→ Your task: Please convert the listing below into a Markdown table with the columns Row and Line, starting at the line with "family: Picidae" and continuing up to and including its last line. Number each line and skip any blank lines.

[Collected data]
=======

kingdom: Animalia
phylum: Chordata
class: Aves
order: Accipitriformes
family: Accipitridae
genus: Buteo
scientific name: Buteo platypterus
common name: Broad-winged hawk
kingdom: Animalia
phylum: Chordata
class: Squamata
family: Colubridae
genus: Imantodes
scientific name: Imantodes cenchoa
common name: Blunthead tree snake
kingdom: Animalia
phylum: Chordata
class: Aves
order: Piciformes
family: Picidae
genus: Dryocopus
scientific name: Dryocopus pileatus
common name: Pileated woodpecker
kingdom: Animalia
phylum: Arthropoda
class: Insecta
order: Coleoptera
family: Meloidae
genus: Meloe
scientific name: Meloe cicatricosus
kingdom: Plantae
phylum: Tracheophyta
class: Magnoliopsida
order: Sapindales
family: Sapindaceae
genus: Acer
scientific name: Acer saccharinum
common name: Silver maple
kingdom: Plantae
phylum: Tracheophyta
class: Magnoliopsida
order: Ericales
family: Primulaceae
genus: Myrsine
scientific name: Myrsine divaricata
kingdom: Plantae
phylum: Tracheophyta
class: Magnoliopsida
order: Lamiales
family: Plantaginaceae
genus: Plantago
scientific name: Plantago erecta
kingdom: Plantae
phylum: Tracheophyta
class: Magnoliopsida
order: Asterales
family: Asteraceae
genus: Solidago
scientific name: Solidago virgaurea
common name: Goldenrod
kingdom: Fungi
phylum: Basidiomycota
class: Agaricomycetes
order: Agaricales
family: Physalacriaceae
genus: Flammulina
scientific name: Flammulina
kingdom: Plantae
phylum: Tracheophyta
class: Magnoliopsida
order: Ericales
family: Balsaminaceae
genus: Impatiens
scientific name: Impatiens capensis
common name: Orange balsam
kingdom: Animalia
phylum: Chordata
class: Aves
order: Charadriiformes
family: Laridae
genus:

=======

→ Output:
| Row | Line |
|---|---|
| 1 | family: Picidae |
| 2 | genus: Dryocopus |
| 3 | scientific name: Dryocopus pileatus |
| 4 | common name: Pileated woodpecker |
| 5 | kingdom: Animalia |
| 6 | phylum: Arthropoda |
| 7 | class: Insecta |
| 8 | order: Coleoptera |
| 9 | family: Meloidae |
| 10 | genus: Meloe |
| 11 | scientific name: Meloe cicatricosus |
| 12 | kingdom: Plantae |
| 13 | phylum: Tracheophyta |
| 14 | class: Magnoliopsida |
| 15 | order: Sapindales |
| 16 | family: Sapindaceae |
| 17 | genus: Acer |
| 18 | scientific name: Acer saccharinum |
| 19 | common name: Silver maple |
| 20 | kingdom: Plantae |
| 21 | phylum: Tracheophyta |
| 22 | class: Magnoliopsida |
| 23 | order: Ericales |
| 24 | family: Primulaceae |
| 25 | genus: Myrsine |
| 26 | scientific name: Myrsine divaricata |
| 27 | kingdom: Plantae |
| 28 | phylum: Tracheophyta |
| 29 | class: Magnoliopsida |
| 30 | order: Lamiales |
| 31 | family: Plantaginaceae |
| 32 | genus: Plantago |
| 33 | scientific name: Plantago erecta |
| 34 | kingdom: Plantae |
| 35 | phylum: Tracheophyta |
| 36 | class: Magnoliopsida |
| 37 | order: Asterales |
| 38 | family: Asteraceae |
| 39 | genus: Solidago |
| 40 | scientific name: Solidago virgaurea |
| 41 | common name: Goldenrod |
| 42 | kingdom: Fungi |
| 43 | phylum: Basidiomycota |
| 44 | class: Agaricomycetes |
| 45 | order: Agaricales |
| 46 | family: Physalacriaceae |
| 47 | genus: Flammulina |
| 48 | scientific name: Flammulina |
| 49 | kingdom: Plantae |
| 50 | phylum: Tracheophyta |
| 51 | class: Magnoliopsida |
| 52 | order: Ericales |
| 53 | family: Balsaminaceae |
| 54 | genus: Impatiens |
| 55 | scientific name: Impatiens capensis |
| 56 | common name: Orange balsam |
| 57 | kingdom: Animalia |
| 58 | phylum: Chordata |
| 59 | class: Aves |
| 60 | order: Charadriiformes |
| 61 | family: Laridae |
| 62 | genus: |